Irgendwelche anderen Vorschläge?“
Easy wartete geduldig, bis Kervenser seine Durchsage beendete. Dann faßte sie die Nachricht zusammen, die sie zuvor dem Labor der Kwembly gegeben hatten, und vermied auch diesmal eine Erwähnung des Computerresultats, daß das Wetter eigentlich klar sein müsse. Die Meskliniten wußten längst, daß die menschliche Wissenschaft nicht unfehlbar war — die meisten besaßen eine weitaus realistischere und gesundere Vorstellung von ihren Grenzen als die meisten Menschen; doch wenn es sich umgehen ließ, sollte man keinen allzu schlechten Eindruck machen.
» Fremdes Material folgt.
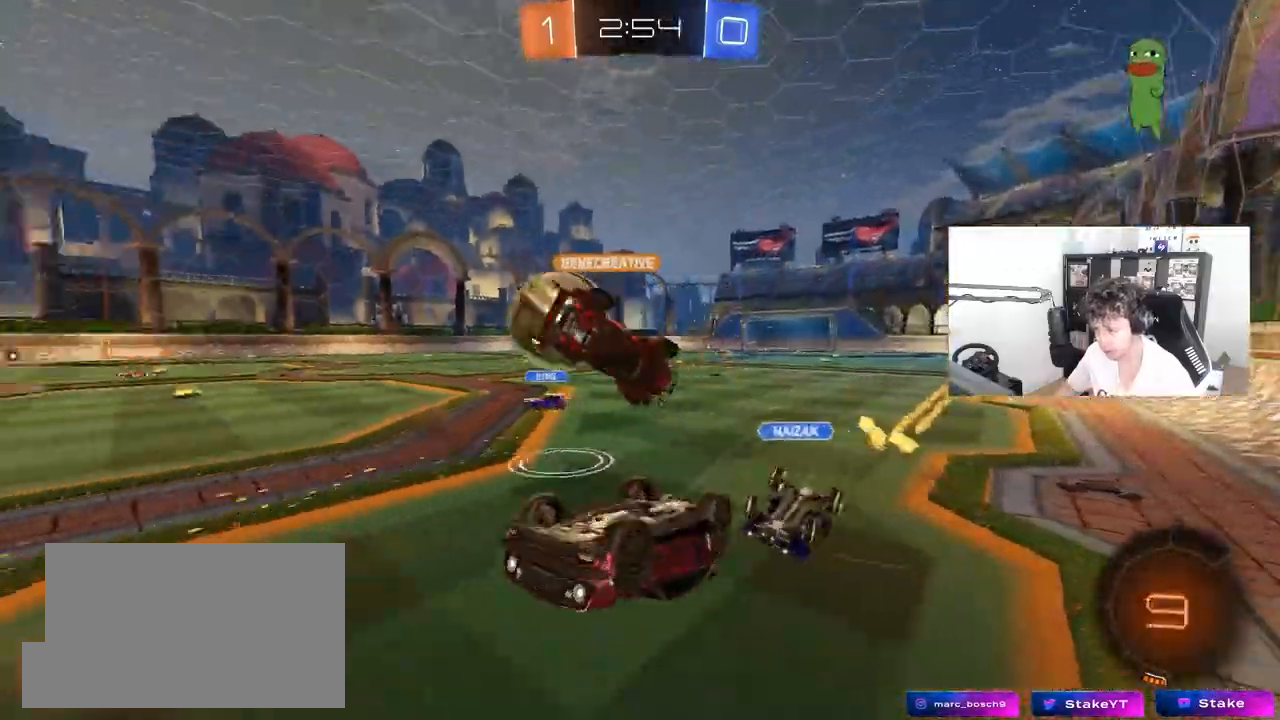
{"keys": ["d", "s"], "mouse": [], "mouse_move": "still", "events": [[183, "s", "down"], [233, "shift", "up"], [267, "a", "up"], [417, "d", "down"]]}
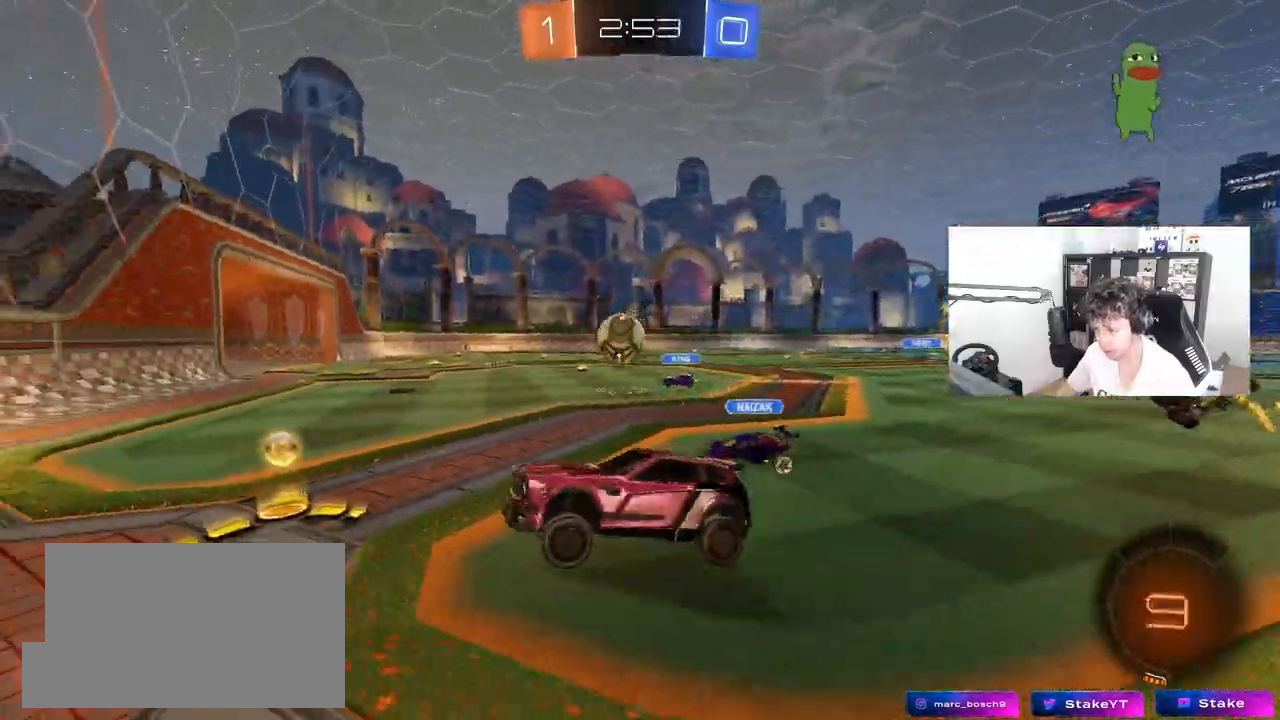
{"keys": ["d", "shift", "w"], "mouse": [], "mouse_move": "still", "events": [[50, "s", "up"], [200, "w", "down"], [433, "shift", "down"]]}
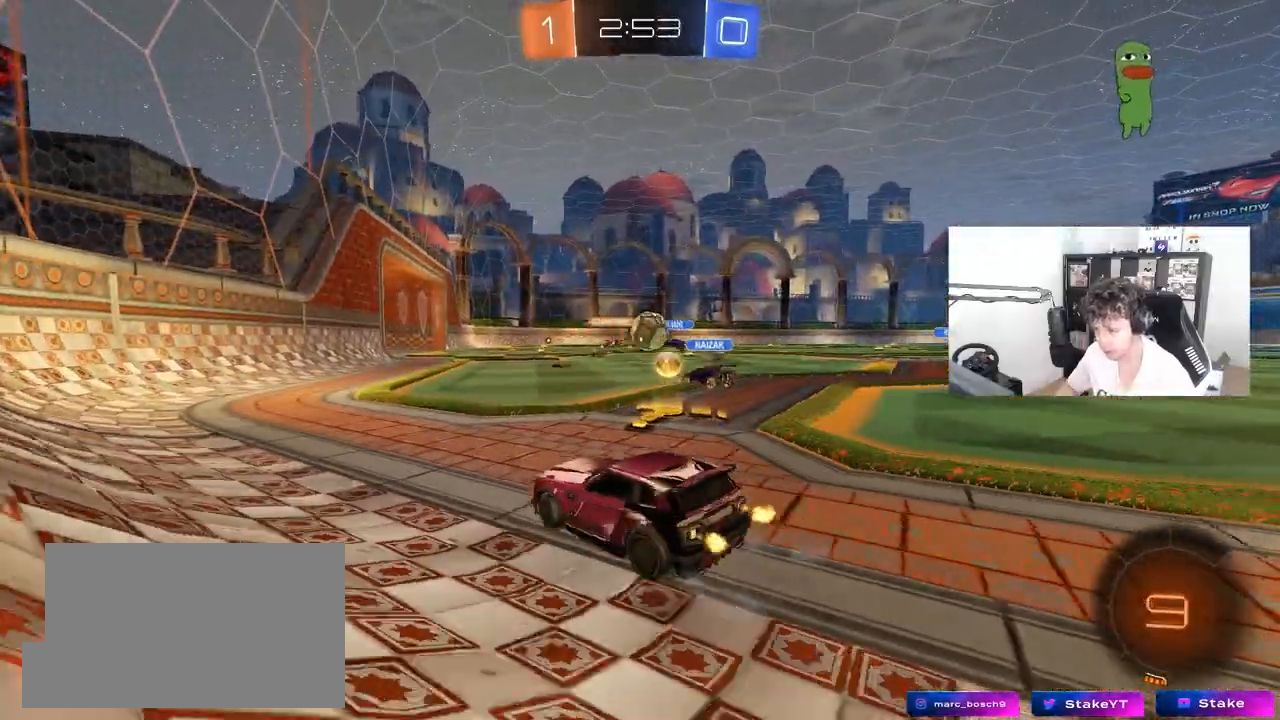
{"keys": ["d"], "mouse": [], "mouse_move": "still", "events": [[117, "shift", "up"], [450, "w", "up"]]}
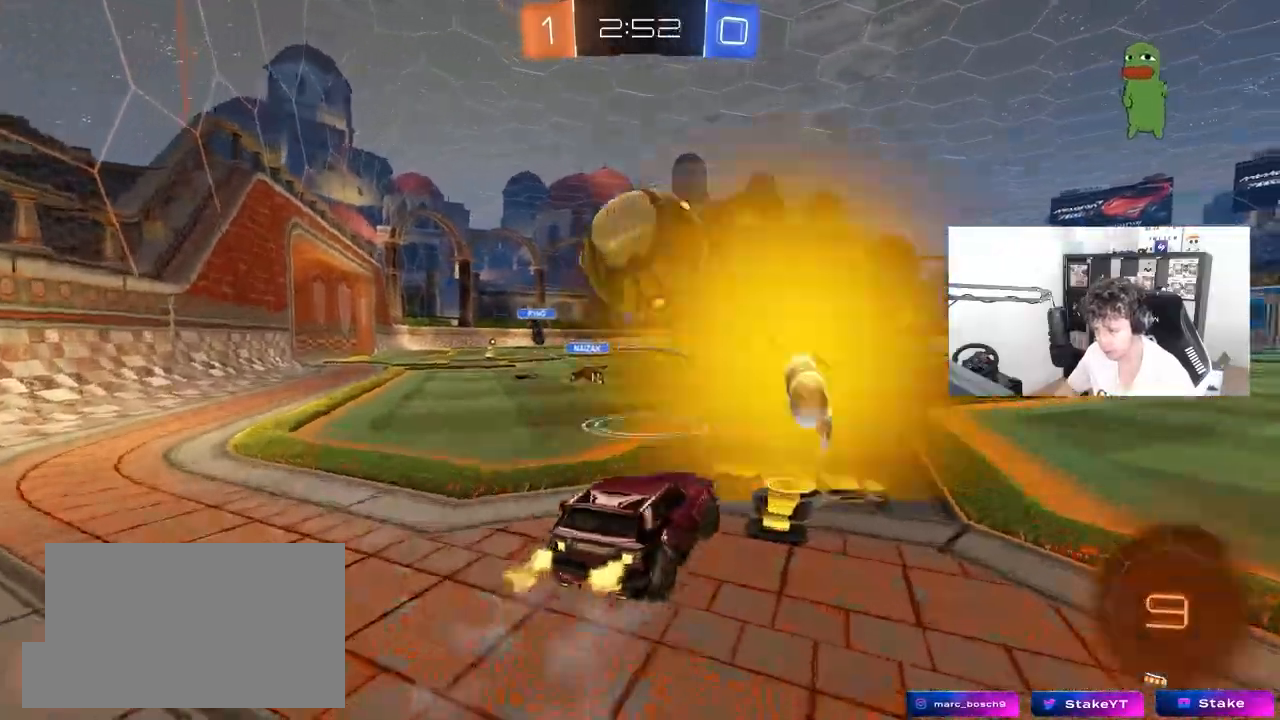
{"keys": ["w"], "mouse": [], "mouse_move": "still", "events": [[33, "d", "up"], [183, "w", "down"], [267, "d", "down"], [367, "d", "up"]]}
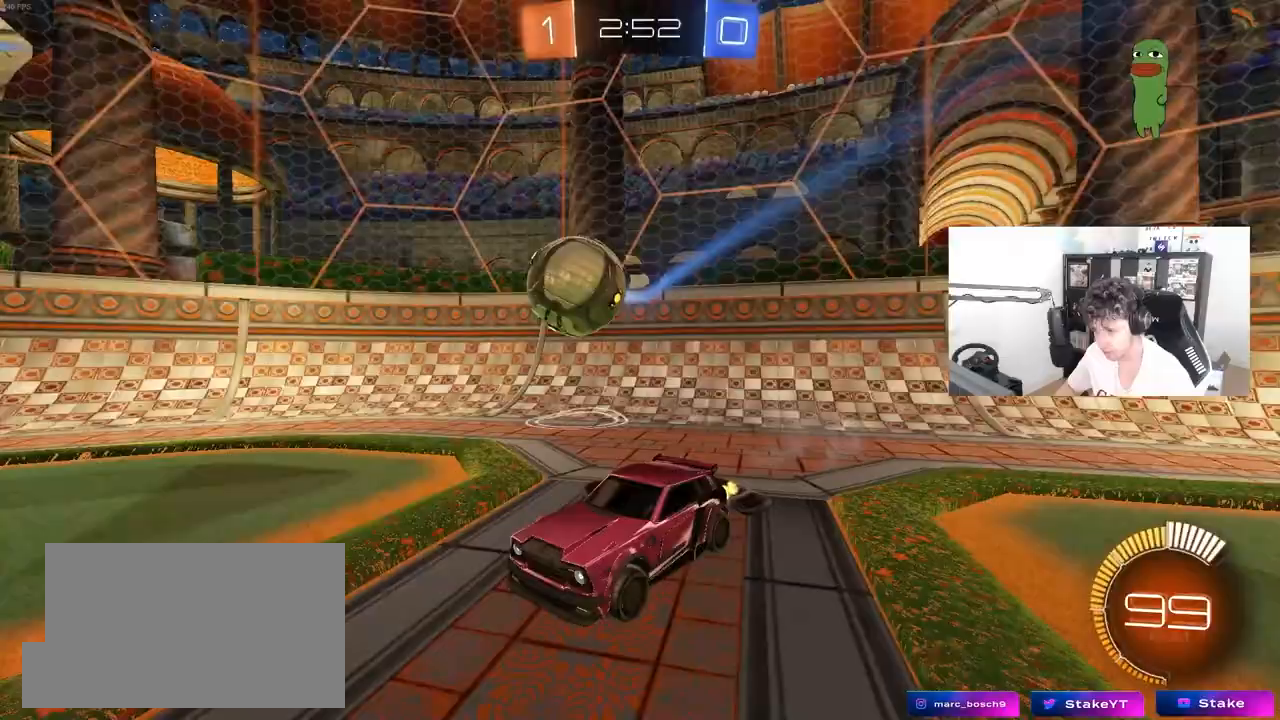
{"keys": ["d", "w"], "mouse": ["left"], "mouse_move": "still", "events": [[17, "mouse_left", "down"], [50, "d", "down"], [100, "mouse_left", "up"], [150, "shift", "down"], [250, "mouse_left", "down"], [250, "shift", "up"]]}
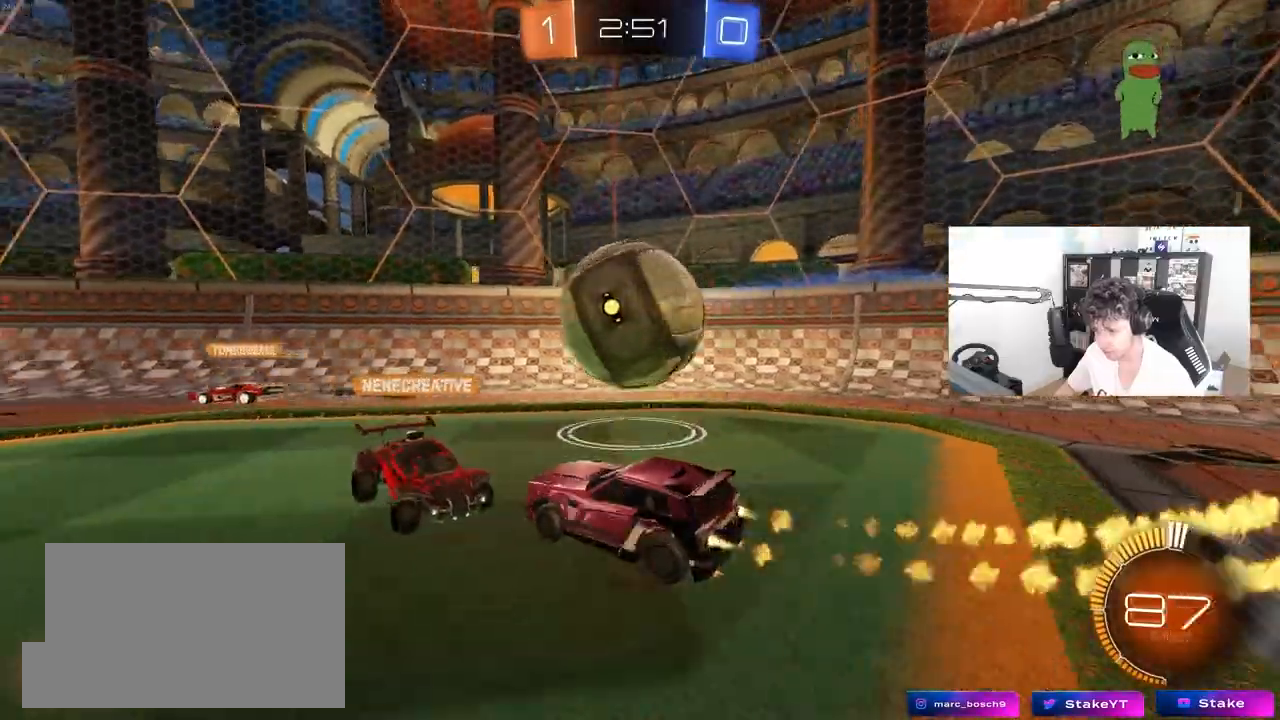
{"keys": ["d", "shift"], "mouse": [], "mouse_move": "still", "events": [[117, "mouse_left", "up"], [217, "d", "up"], [300, "a", "down"], [350, "a", "up"], [350, "d", "down"], [450, "shift", "down"], [450, "w", "up"]]}
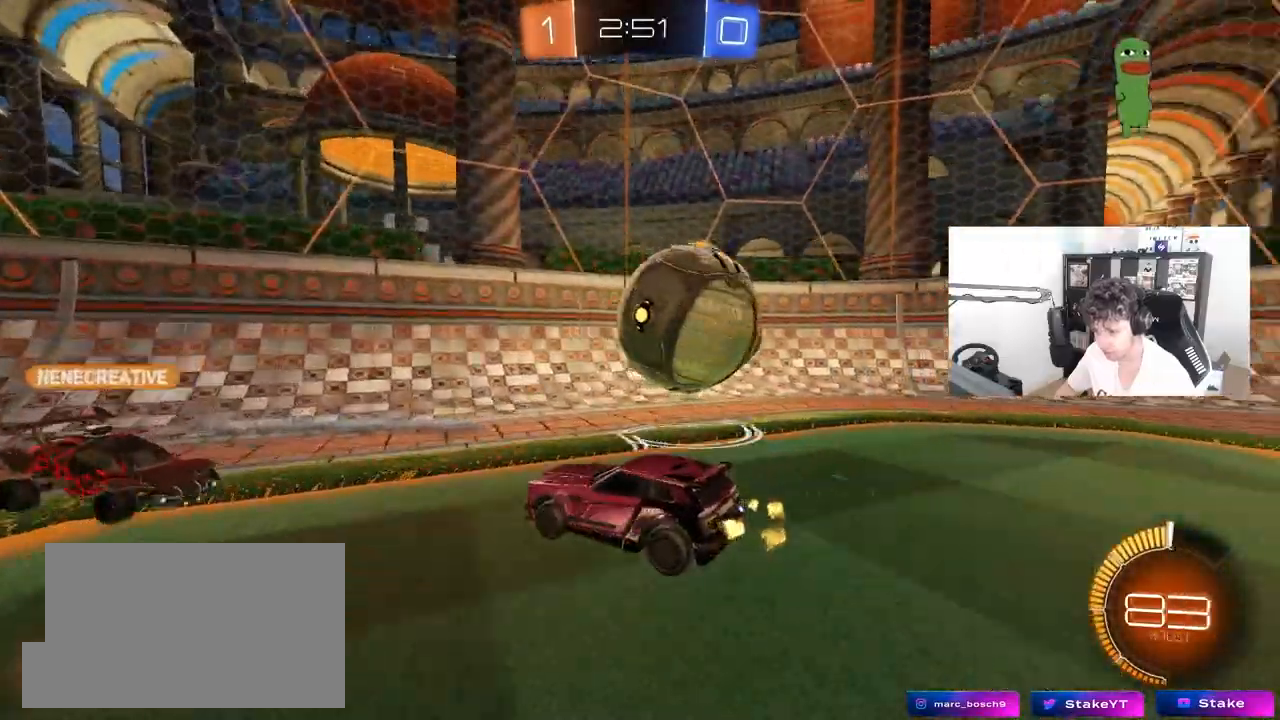
{"keys": ["w"], "mouse": [], "mouse_move": "still", "events": [[33, "w", "down"], [133, "shift", "up"], [133, "w", "up"], [317, "w", "down"], [467, "d", "up"]]}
Natürlich, sie war kein Meteorologe, aber wahrscheinlich wäre Kervensers Reaktion auf das lächerliche Resultat wenig differenziert ausgefallen.
Die Gruppe erwartete in erwartungsvollem Schweigen die Antwort des Ersten Offiziers. Benj benötigte für die Übersetzung, die er McDevitt zumurmelte, nur wenige Augenblicke länger, als die Durchsage selbst beanspruchte. Als die Antwort schließlich kam, bestand sie aus kaum mehr als einer Bestätigung und dem freundlichen Hinweis, daß man wirklich sehr dringend hilfreiche Informationen brauche; die Wissenschaftler der Kwembly würden das angeforderte Material umgehend durchgeben.
Easy schaltete einen Recorder ein, um spezielle technische Termini zu registrieren, bevor sie an die Übersetzung ging, aber die Meldung kam in menschlicher Sprache. Offensichtlich war Borndender am Gerät. McDevitt machte sich Notizen, wobei Benj ihm über die Schultern blickte.
Es war Easy durchaus recht, nicht immer und alles übersetzen zu müssen. Sie beherrschte das Stennish gut, aber es enthielt viele seltsame Wörter, die verwirrend vieldeutig waren. Eigentlich, so wußte sie, hätte diese Tatsache sie nicht verwirren dürfen, aber sie vermochte nichts dagegen zu tun; und nichts gegen ihr Empfinden, daß die Meskliniten eine Kulturstufe repräsentierten, die der menschlichen zur Zeit Robin Hoods oder Harun al Raschids entsprach, obwohl während der letzten fünfzig Jahre einige hundert von ihnen eine sehr umfassende wissenschaftliche und technische Ausbildung genossen hatten. Diesen Vorzug hatte man keiner breiten Öffentlichkeit zuteil werden lassen; die Auffassung, es sei schädlich, >Rückständigen< zuviel fortgeschrittenes Wissen zu vermitteln, besaß zahlreiche Anhänger.